In this same Rarities Night, a 1798 ‘Wide Date’ dollar from the Catherine Bullowa Collection brought $12,000. This 1798 is PCGS-graded as AU-53 and has a gold sticker, which indicates that experts at CAC maintain that PCGS under-graded this coin.
In EF-40 to -45 grades, bust dollars are substantially less expensive than they are in AU grades. A whole set, by major variety, of Draped Bust, Heraldic Eagle silver dollars could be completed in EF-40 or better grade for less than $6,500 per coin, with many costing less than $4,500. The most expensive, in a given grade, would be the 1799 8×5.

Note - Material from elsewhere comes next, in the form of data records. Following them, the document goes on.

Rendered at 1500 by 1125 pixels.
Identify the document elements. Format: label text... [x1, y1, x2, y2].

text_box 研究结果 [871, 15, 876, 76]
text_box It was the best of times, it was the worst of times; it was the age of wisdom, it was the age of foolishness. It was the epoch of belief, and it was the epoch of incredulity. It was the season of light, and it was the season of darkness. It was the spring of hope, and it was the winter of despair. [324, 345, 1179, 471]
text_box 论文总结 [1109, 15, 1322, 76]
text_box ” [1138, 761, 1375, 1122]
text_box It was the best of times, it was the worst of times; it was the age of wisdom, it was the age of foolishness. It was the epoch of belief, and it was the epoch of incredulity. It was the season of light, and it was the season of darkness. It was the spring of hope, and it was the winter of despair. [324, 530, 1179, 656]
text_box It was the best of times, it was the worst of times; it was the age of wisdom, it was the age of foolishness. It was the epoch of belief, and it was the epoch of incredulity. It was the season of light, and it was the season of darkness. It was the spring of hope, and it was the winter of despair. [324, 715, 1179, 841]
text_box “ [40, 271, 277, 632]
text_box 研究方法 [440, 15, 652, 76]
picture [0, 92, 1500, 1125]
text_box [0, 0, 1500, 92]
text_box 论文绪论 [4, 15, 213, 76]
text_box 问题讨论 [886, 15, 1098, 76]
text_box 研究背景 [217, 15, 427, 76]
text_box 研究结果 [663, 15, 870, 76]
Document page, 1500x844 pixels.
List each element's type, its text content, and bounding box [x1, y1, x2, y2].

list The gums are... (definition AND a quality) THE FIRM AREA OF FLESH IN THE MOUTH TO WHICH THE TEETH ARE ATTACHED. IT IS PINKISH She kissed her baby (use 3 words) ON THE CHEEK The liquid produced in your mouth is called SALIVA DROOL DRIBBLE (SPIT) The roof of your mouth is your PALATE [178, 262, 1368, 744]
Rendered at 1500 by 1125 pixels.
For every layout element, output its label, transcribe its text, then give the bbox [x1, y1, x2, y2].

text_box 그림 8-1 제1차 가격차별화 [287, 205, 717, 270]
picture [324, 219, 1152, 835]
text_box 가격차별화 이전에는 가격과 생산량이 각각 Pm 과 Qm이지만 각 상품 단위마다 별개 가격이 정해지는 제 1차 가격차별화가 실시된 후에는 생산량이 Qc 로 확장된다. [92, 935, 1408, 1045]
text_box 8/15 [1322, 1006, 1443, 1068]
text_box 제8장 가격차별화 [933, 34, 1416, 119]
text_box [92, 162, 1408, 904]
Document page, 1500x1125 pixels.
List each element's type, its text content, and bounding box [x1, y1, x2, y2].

Generally, relatively original bust dollars and/or coins with fewer technical imperfections may bring substantial premiums over coins that are average for a certified grade. In many cases, however, relatively original coins do not cost a premium at all.
Buyers usually cannot be as selective when seeking Draped Bust, Small Eagle dollars. These are scarcer and more expensive than Draped Bust, Heraldic Eagle dollars, though do not cost large amounts in the context of 18th-century U.S. coins.
For collectors who can afford to spend several thousand dollars per coin, there are many viable options in the realm of Draped Bust dollars. It is practical to complete a set ‘by date’ or even by major variety.